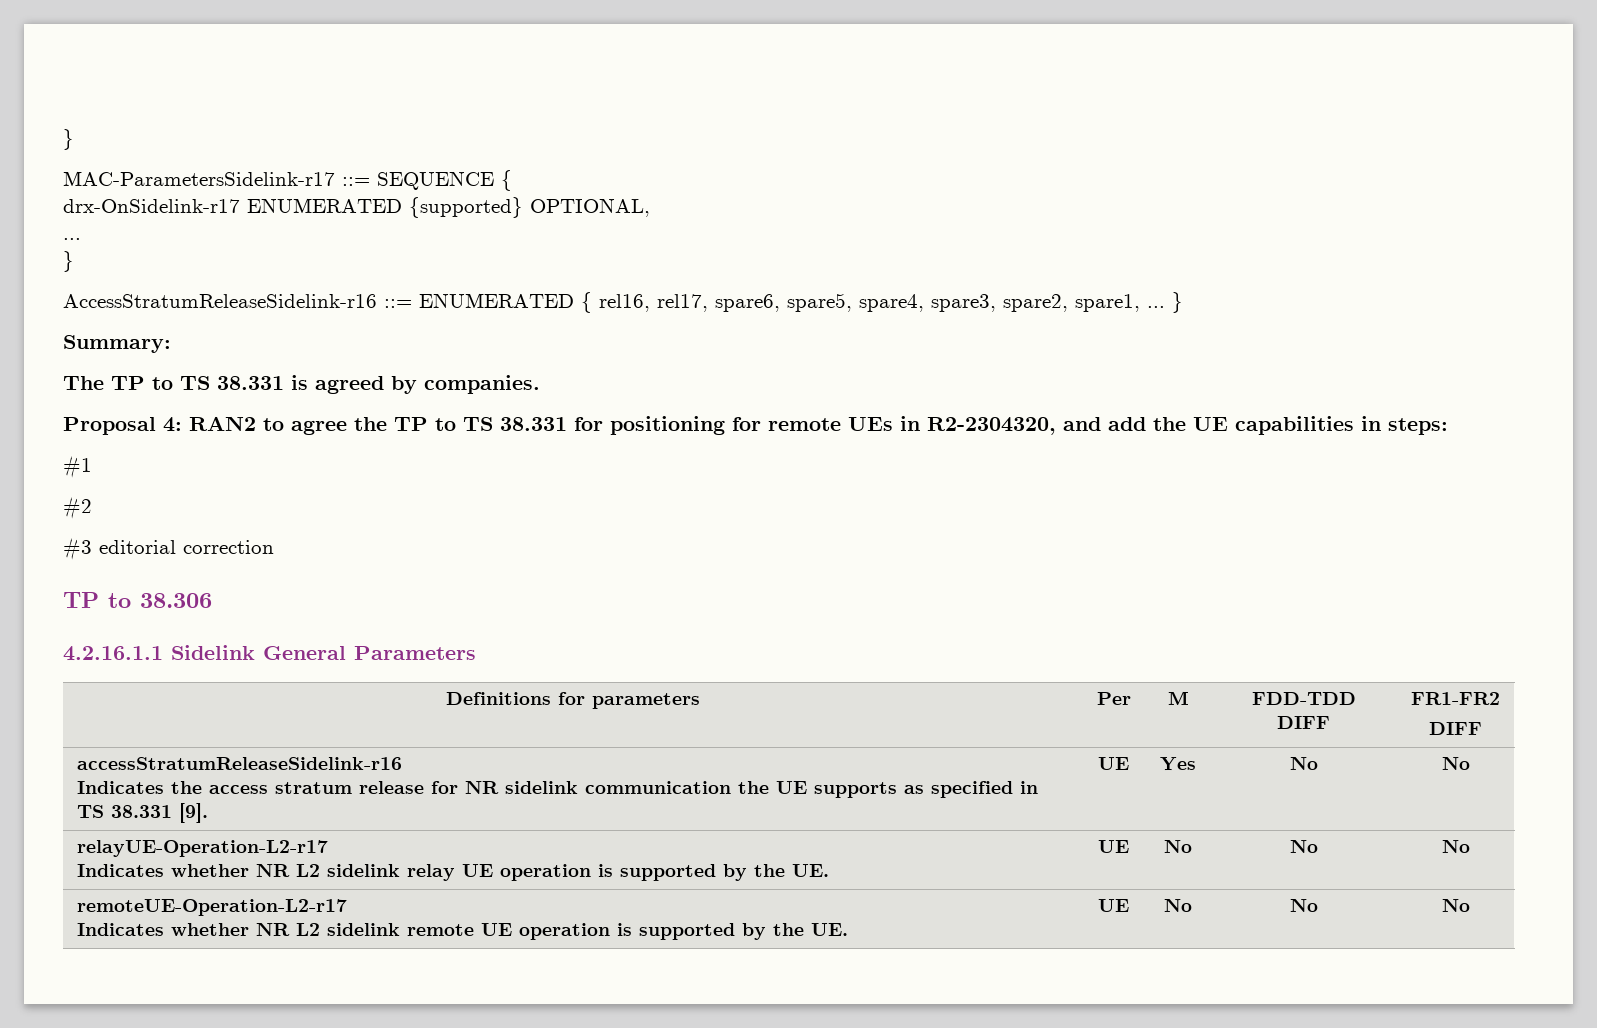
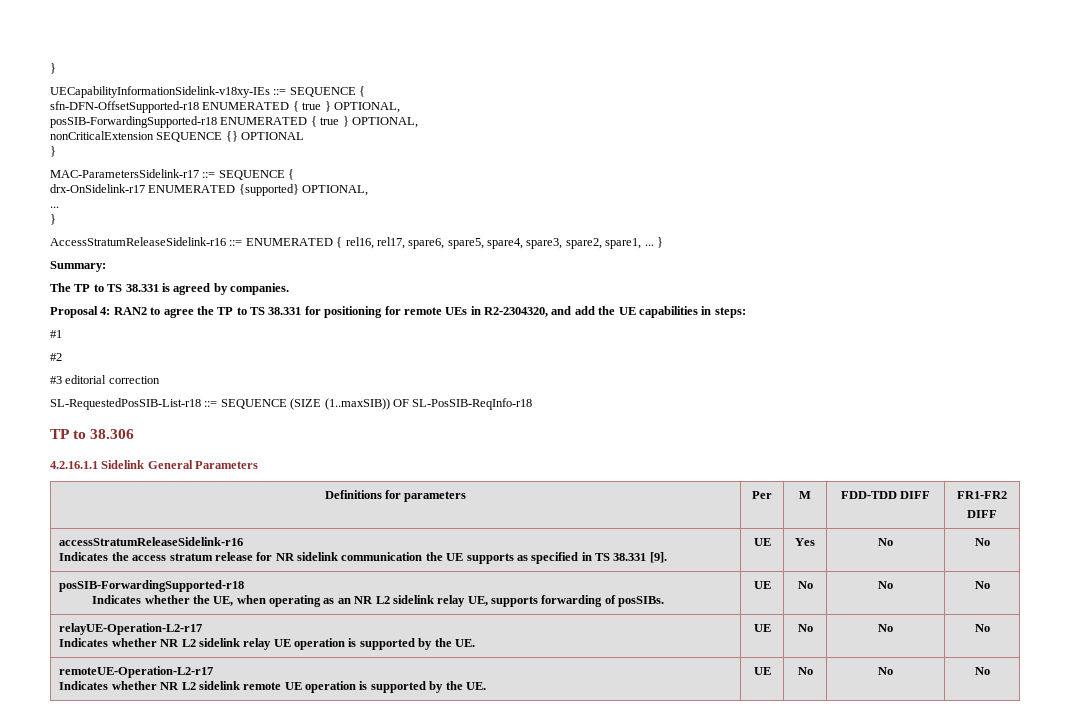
[63,129,74,150] } -> [50,63,56,74] [50,86,366,98] [50,101,400,113] [50,116,418,128] [50,131,305,142] [50,146,56,157] } // UECapabilityInformationSidelink-v18xy-IEs ::= SEQUENCE { // sfn-DFN-OffsetSupported-r18 ENUMERATED { true } OPTIONAL, // posSIB-ForwardingSupported-r18 ENUMERATED { true } OPTIONAL, // nonCriticalExtension SEQUENCE {} OPTIONAL // }
(274, 547) none -> [50,398,533,410] // SL-RequestedPosSIB-List-r18 ::= SEQUENCE (SIZE (1..maxSIB)) OF SL-PosSIB-ReqInfo-r18
(1470, 763) none -> [59,580,245,592] [92,595,665,607] [753,581,771,589] [797,581,813,589] [878,581,893,589] [974,581,990,589] // posSIB-ForwardingSupported-r18 // Indicates whether the UE, when operating as an NR L2 sidelink relay UE, supports forwarding of posSIBs. | UE | No | No | No

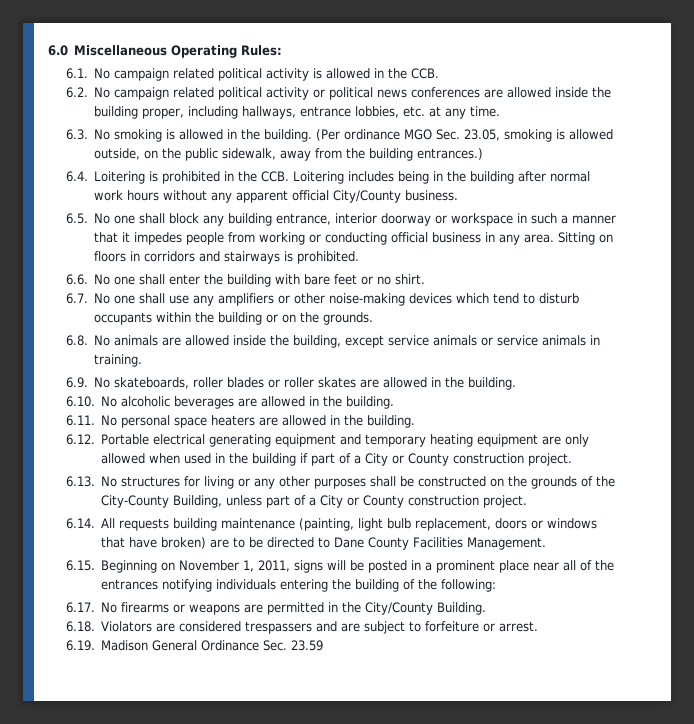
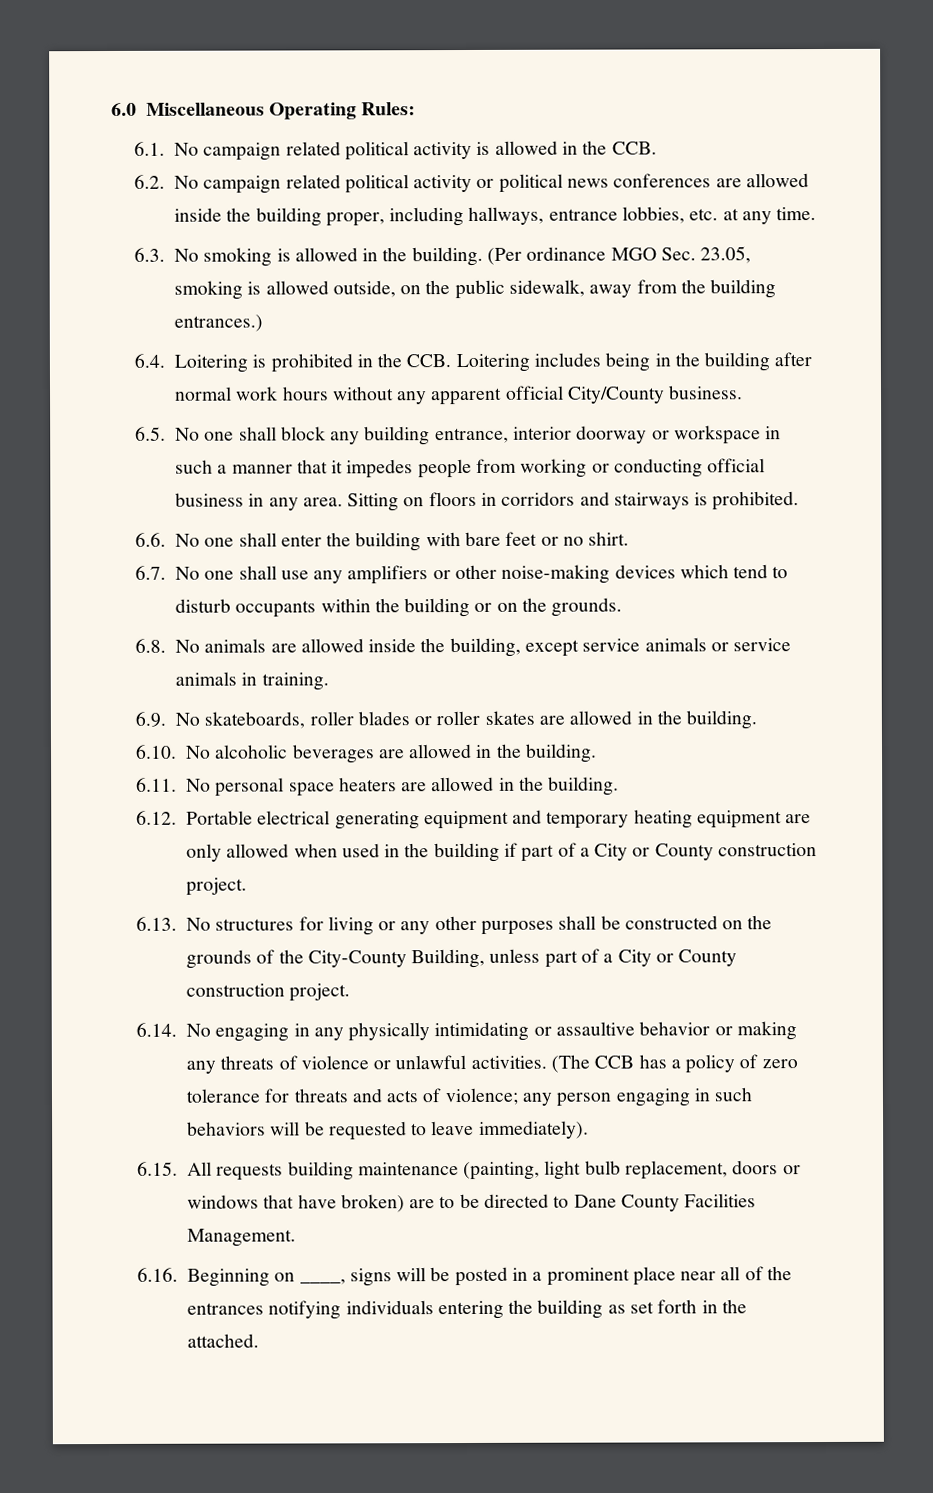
(95, 523) none -> [186,1021,797,1042] [186,1054,798,1074] [186,1087,753,1107] [187,1120,589,1141] [137,1161,179,1176] No engaging in any physically intimidating or assaultive behavior or making any threats of violence or unlawful activities. (The CCB has a policy of zero tolerance for threats and acts of violence; any person engaging in such behaviors will be requested to leave immediately). // 6.15.
[65,560,95,571] 6.15. -> [137,1267,179,1282] 6.16.
[178,560,290,572] November 1, 2011, -> [299,1278,346,1285] ____,
[402,579,496,592] [65,602,486,615] [65,621,538,634] [65,640,323,651] of the following: // 6.17. No firearms or weapons are permitted in the City/County Building. // 6.18. Violators are considered trespassers and are subject to forfeiture or arrest. // 6.19. Madison General Ordinance Sec. 23.59 -> [607,1299,747,1314] [187,1333,260,1348] as set forth in the attached.

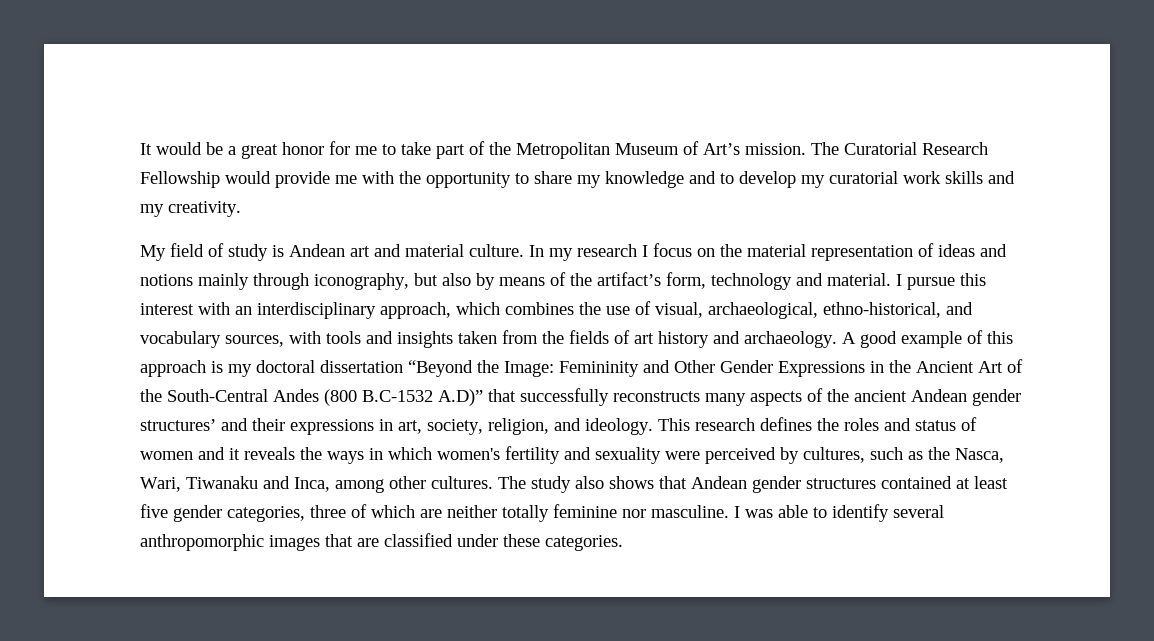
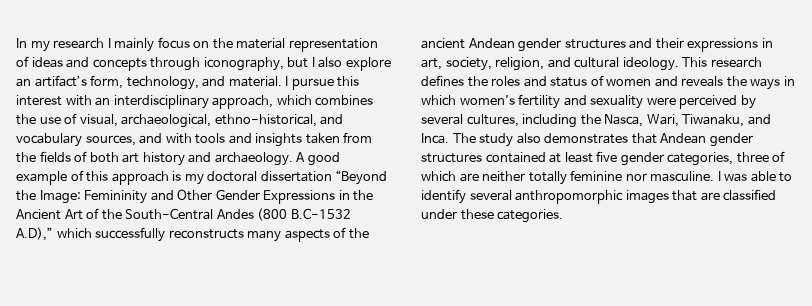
[140,141,988,159] [140,171,1015,188] [140,201,241,217] [140,243,524,261] It would be a great honor for me to take part of the Metropolitan Museum of Art’s mission. The Curatorial Research Fellowship would provide me with the opportunity to share my knowledge and to develop my curatorial work skills and my creativity. // My field of study is Andean art and material culture. -> (16, 43) none
(648, 251) none -> [114,38,155,52] mainly
[140,273,249,290] notions mainly -> [92,58,147,71] concepts
[442,272,592,290] also by means of the -> [311,57,391,71] [16,78,31,87] I also explore an
[711,273,792,290] technology -> [126,76,199,90] technology,
(284, 341) none -> [139,133,163,144] and
(630, 337) none -> [89,152,119,163] both
[438,389,516,406] A.D)” that -> [16,227,92,241] A.D),” which
[140,419,216,431] structures’ -> [564,39,626,49] structures
(581, 424) none -> [574,57,620,68] cultural
[229,448,240,460] it -> (678, 81) none
[803,447,1004,463] [140,476,493,493] cultures, such as the Nasca, Wari, Tiwanaku and Inca, among other cultures. -> [421,114,771,128] [421,133,449,144] several cultures, including the Nasca, Wari, Tiwanaku, and Inca.
[609,476,654,489] shows -> [544,133,629,144] demonstrates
★ ★ ★ ★ ★
All lines from the beginning of the entries above to the line containing "[402,579,496,592] [65,602,486,615] [65,621,538,634]", inclusive, should be printed exactly, apart from the pictures.

# Task result
[63,129,74,150] } -> [50,63,56,74] [50,86,366,98] [50,101,400,113] [50,116,418,128] [50,131,305,142] [50,146,56,157] } // UECapabilityInformationSidelink-v18xy-IEs ::= SEQUENCE { // sfn-DFN-OffsetSupported-r18 ENUMERATED { true } OPTIONAL, // posSIB-ForwardingSupported-r18 ENUMERATED { true } OPTIONAL, // nonCriticalExtension SEQUENCE {} OPTIONAL // }
(274, 547) none -> [50,398,533,410] // SL-RequestedPosSIB-List-r18 ::= SEQUENCE (SIZE (1..maxSIB)) OF SL-PosSIB-ReqInfo-r18
(1470, 763) none -> [59,580,245,592] [92,595,665,607] [753,581,771,589] [797,581,813,589] [878,581,893,589] [974,581,990,589] // posSIB-ForwardingSupported-r18 // Indicates whether the UE, when operating as an NR L2 sidelink relay UE, supports forwarding of posSIBs. | UE | No | No | No

(95, 523) none -> [186,1021,797,1042] [186,1054,798,1074] [186,1087,753,1107] [187,1120,589,1141] [137,1161,179,1176] No engaging in any physically intimidating or assaultive behavior or making any threats of violence or unlawful activities. (The CCB has a policy of zero tolerance for threats and acts of violence; any person engaging in such behaviors will be requested to leave immediately). // 6.15.
[65,560,95,571] 6.15. -> [137,1267,179,1282] 6.16.
[178,560,290,572] November 1, 2011, -> [299,1278,346,1285] ____,
[402,579,496,592] [65,602,486,615] [65,621,538,634] [65,640,323,651] of the following: // 6.17. No firearms or weapons are permitted in the City/County Building. // 6.18. Violators are considered trespassers and are subject to forfeiture or arrest. // 6.19. Madison General Ordinance Sec. 23.59 -> [607,1299,747,1314] [187,1333,260,1348] as set forth in the attached.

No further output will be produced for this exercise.